Transcribe the data in full and exactly, omitting any pictures.

> GIVEN MATERIAL:
********
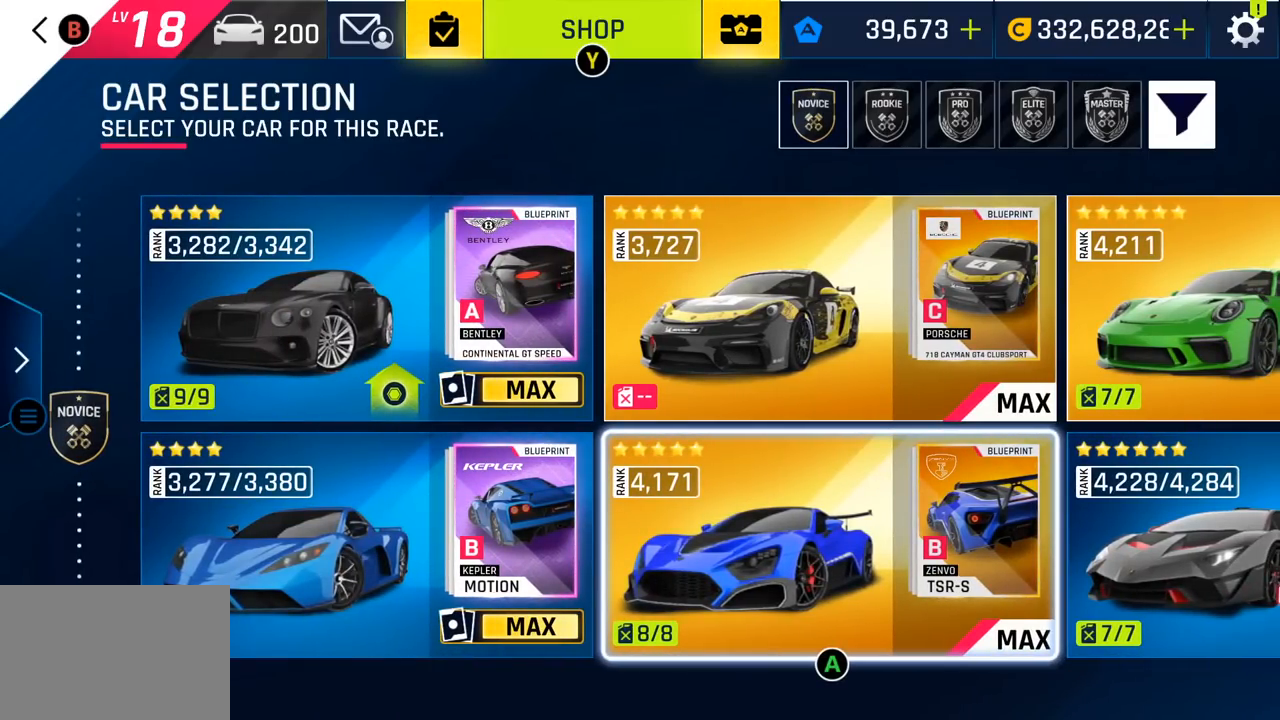
{"buttons": [], "left_stick": "center", "events": []}
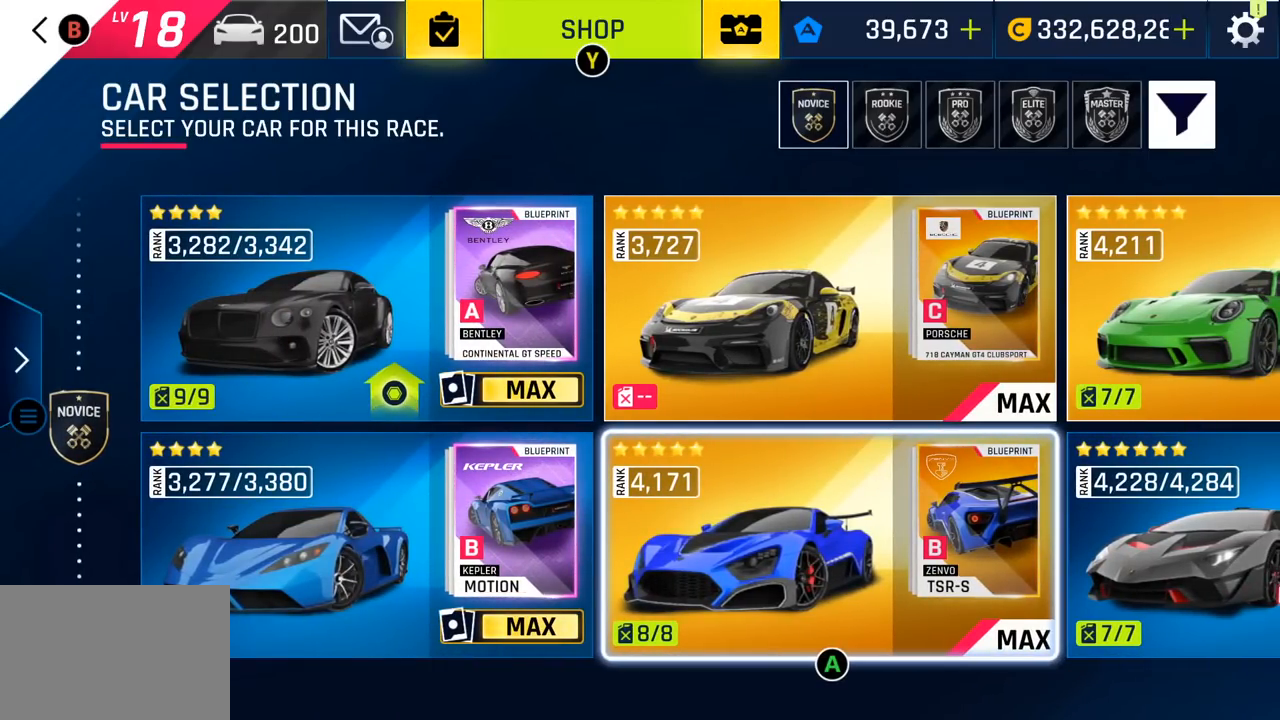
{"buttons": [], "left_stick": "center", "events": []}
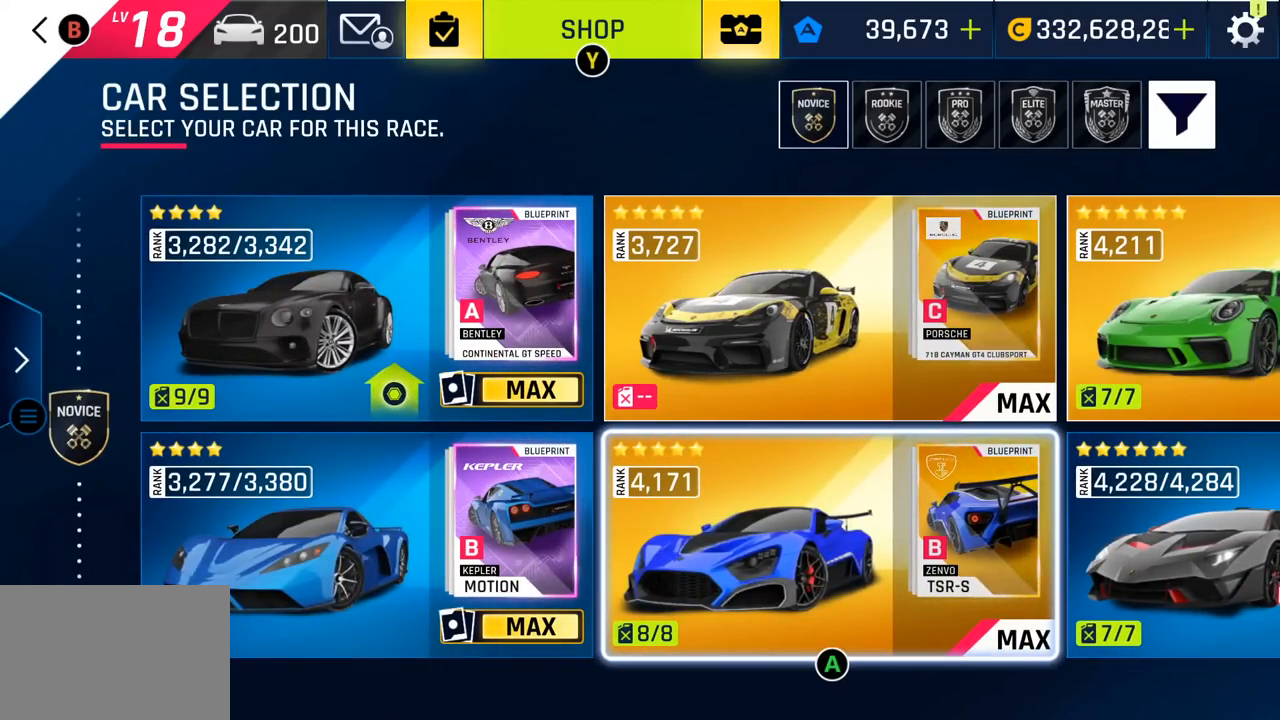
{"buttons": [], "left_stick": "center", "events": [[317, "DPAD_LEFT", "down"], [467, "DPAD_LEFT", "up"]]}
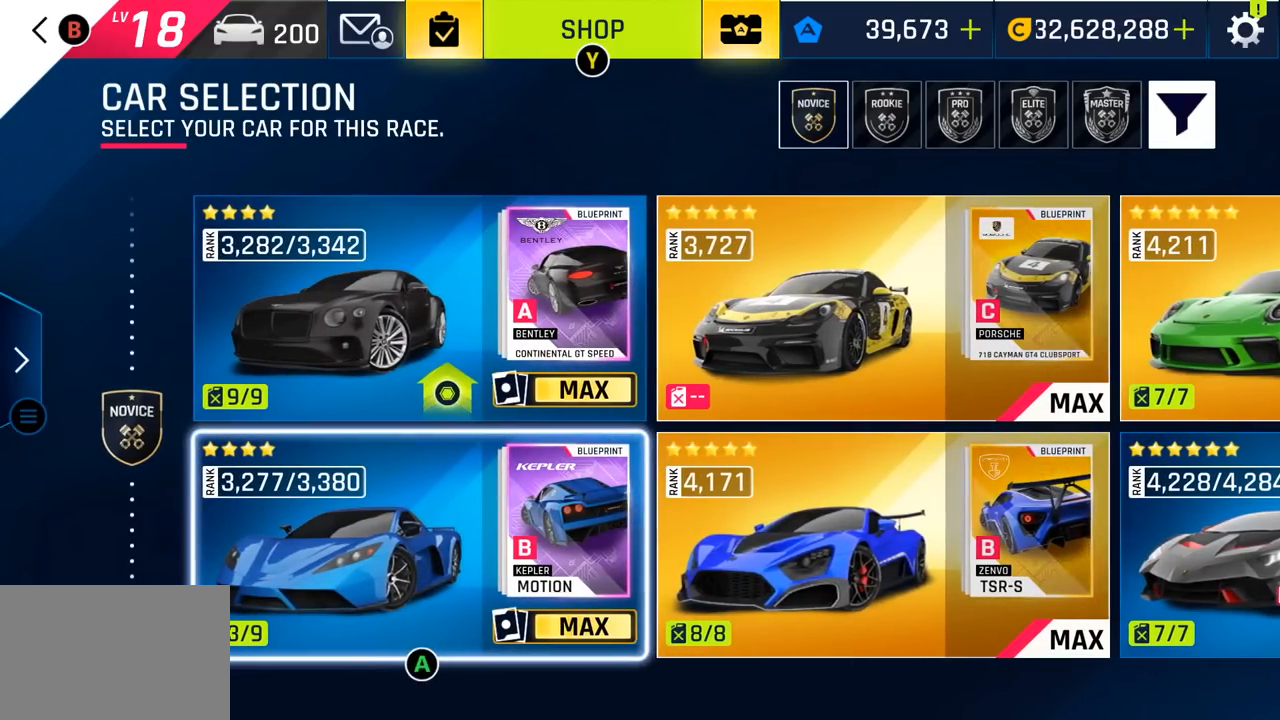
{"buttons": [], "left_stick": "center", "events": []}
********
> SOLUTION TO THE EXERCISE:
{"buttons": [], "left_stick": "center", "events": []}
{"buttons": [], "left_stick": "center", "events": []}
{"buttons": [], "left_stick": "center", "events": [[317, "DPAD_LEFT", "down"], [467, "DPAD_LEFT", "up"]]}
{"buttons": [], "left_stick": "center", "events": []}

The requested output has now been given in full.